Dan Ackroyd and Jane Curtin in the Point / Counterpoint segment on Saturday Night Live: Jane would make some serious point, only to be dismissed by Dan with a response beginning “Jane, you ignorant slut”
This posting is about not knowing, about ignorance — but not about the ignorance of “Jane, you ignorant slut” (call this ignorant, sense a), instead the ignorance of my helper Isaac, who turned out to be ignorant of the Great Depression (call this ignorant, sense b); well, he’s Fijian and more than a generation younger than me. On the two senses, see NOAD:
adj. ignorant: [a] lacking knowledge or awareness in general; uneducated or unsophisticated: he was told constantly that he was ignorant and stupid. [b] [predicative] lacking knowledge, information, or awareness about a particular thing: they were ignorant of astronomy. …
Unfortunately, the odium of sense a tends to overwhelm the simple not knowing of sense b (negative associations tend to crowd out positive ones).

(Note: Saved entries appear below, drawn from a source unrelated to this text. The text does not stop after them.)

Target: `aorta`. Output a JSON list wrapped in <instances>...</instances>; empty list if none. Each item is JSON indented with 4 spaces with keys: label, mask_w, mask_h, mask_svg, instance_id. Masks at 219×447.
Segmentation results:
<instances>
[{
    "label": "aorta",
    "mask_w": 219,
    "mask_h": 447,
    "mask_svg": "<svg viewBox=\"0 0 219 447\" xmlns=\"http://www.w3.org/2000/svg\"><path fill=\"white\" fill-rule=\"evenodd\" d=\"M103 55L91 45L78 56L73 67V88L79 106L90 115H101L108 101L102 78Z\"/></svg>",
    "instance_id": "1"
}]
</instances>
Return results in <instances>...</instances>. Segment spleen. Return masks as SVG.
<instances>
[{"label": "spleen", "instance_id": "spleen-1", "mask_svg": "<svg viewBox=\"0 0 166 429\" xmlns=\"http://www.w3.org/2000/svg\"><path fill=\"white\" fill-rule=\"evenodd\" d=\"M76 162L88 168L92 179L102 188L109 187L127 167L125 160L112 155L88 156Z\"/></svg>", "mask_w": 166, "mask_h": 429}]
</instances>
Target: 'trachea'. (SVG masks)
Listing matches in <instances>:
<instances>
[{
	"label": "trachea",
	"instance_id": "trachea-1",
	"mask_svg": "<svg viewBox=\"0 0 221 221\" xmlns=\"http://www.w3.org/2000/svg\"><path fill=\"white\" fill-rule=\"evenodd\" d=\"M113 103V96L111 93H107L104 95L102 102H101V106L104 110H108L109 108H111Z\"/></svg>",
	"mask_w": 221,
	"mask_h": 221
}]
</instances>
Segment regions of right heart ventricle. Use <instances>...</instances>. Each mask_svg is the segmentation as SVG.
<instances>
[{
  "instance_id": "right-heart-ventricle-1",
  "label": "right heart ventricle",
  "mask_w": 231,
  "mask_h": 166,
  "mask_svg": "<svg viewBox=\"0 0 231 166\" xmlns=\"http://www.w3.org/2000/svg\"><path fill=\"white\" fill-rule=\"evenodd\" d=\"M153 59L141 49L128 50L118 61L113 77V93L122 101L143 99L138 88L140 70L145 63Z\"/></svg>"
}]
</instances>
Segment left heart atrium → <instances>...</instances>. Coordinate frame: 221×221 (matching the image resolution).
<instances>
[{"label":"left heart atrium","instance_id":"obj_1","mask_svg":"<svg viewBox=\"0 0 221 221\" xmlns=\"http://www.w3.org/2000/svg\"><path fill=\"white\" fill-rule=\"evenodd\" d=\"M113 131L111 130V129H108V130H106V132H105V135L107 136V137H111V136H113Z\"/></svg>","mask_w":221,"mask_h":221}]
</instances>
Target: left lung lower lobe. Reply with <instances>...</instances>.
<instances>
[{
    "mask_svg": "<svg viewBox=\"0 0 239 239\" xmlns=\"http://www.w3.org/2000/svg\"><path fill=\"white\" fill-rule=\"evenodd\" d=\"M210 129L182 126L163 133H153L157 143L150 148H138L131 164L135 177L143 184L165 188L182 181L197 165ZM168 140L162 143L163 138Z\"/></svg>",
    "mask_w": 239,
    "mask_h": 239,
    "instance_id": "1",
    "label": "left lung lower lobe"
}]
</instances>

Meanwhile, I am famously ignorant of almost everything having to do with sports, while also being famously knowledgable about a few things having to do with language.
Now, the Great Depression, starting with the Wall Street crash of 1929, figured prominently in the stories of my family history (both my parents were born in 1914, and so were teenagers when the world came unglued). Isaac was, in fact, equally hazy on the flu pandemic of 1918 (which claimed one of my grandfathers and his youngest daughter) and on any of the details of the astonishingly savage eruption of World War I or of the Russian Revolution. I’m sure he knows nothing of the Spanish Civil War, and little of the European face of World War II (like the Blitz against the UK, the fire bombing of Dresden, and the liberation of the concentration camp at Auschwitz).
I am now accustomed to encountering young gay men for whom the AIDS epidemic (in its core period, 1981 to the early 1990s, during which tens of millions died) is a rather dim historical event and for whom HIV is now a nasty, but avoidable and usually treatable, sexually transmitted disease, so they simply don’t understand the level of emotion and the starkness of memory that the plague arouses in its now-aged survivors (I am, by some fluke of luck, one of those old guys). I understand their lack of interest and the resulting ignorance, but I still want to shout at them, pleading, Listen! These are things you need to know!
I remember the first magazine photos of the liberation of Auschwitz. I was just a child. The magazine stories altered my life, presented the problem of wickedness to me in the bleakest, most personal terms. I already knew that I was an oddity, and therefore feared and despised by some people; now I learned that these people could band together to erase me — cast me out, imprison me, torture me, murder me. Awful knowledge, shared by Jews, and blacks, and sissy boys, and others. We had to be watchful. We had to protect one another. Warn each other. Be both strong and compassionate. Well, try to do the best we could. And for that, we had to know — know many things, including the evil that lurks in the hearts of men.
By great good fortune, I came supplied with a wide streak of playfulness (see lurking evil, just above), easy joy (even to the point of ecstasy), and empathy. Also, as you can see, an inclination to think well of myself.
Still, I look at those photos from Auschwitz, and weep, and say, I would have saved them if I could. And think, You all need to know this, remember it.